Current commissioning process is ‘not sustainable’, says FSI

Small charities lack the confidence to use their rights under the Localism Act, and face the ultimate threat of closure under the current commissioning process, says the FSI following research it publishes today.

In its Gridlock report, which surveyed 239 small charities with an income under £1.5m on barriers to procurement, capacity-building charity the FSI discovered that just 25 per cent felt confident to compete in new areas of public procurement, while 31 per cent felt either fairly or very unconfident.

The ‘community right to challenge’ clause within the Localism Act, which was introduced in 2011, gives organisations the right to make a bid to take over services from the local authority. In the FSI’s research, 79 per cent said that knowledge of the Act would be very or fairly important in deciding whether or not to make a bid, but an overwhelming majority of 83 per cent advised that their organisational finances and capacity would be.

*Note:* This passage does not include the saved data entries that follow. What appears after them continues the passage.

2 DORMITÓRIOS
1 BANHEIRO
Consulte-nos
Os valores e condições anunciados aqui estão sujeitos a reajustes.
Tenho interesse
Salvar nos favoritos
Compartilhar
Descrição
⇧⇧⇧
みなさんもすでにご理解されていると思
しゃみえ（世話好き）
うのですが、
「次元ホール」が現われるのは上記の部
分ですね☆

The combination of low confidence and perceptions of financial barriers are “concerning”, says the FSI, which advises that its results are an indication that structural issues are at the core of whether small charities will use their powers under the Act. The FSI advise that:

“On a local level it is therefore essential that small charities are not excluded from the opportunity to deliver services. Having an understanding of the available opportunities is key, but services risk excluding small charities if they do not have a chance to compete due to the inability to secure finance.”

The problems are not resolved by entering into consortia, the research indicates, as 30 per cent of the charities which had bid for services in consortia (less than 50 respondents) said that they were dissatisfied with their experience of it. Asked what would improve their experience of bidding as a consortium over 80 per cent said that an open dialogue with commissioners and an understanding of what the commissioners were looking for would be very or fairly important.

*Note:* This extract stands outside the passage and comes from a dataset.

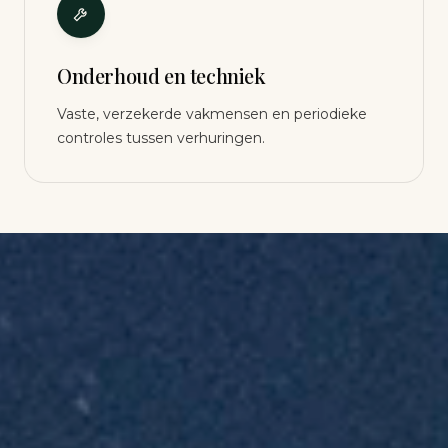
Onderhoud en techniek
Vaste, verzekerde vakmensen en periodieke
controles tussen verhuringen.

Speaking to the pressing need to improve commissioning for smaller organisations, founding CEO of the FSI, Pauline Broomhead said: “Small charities are the backbone of communities around the country: they provide frontline support to individuals with complex needs, and are working to fill in the gaps of service provision where the public sector does not. The drive to reduce public spending cannot force these organisations to close their doors. Time is of the essence: with further reports suggesting that the demand for services is rising alongside reduced budgets, the current situation is not sustainable.”

The FSI is undertaking a number of initiatives this Small Charity Week (17 – 22 June) to highlight the challenges faced by small charities, which comprise 97 per cent of the charity sector, taking 'small' as those with an income less than £1.5m.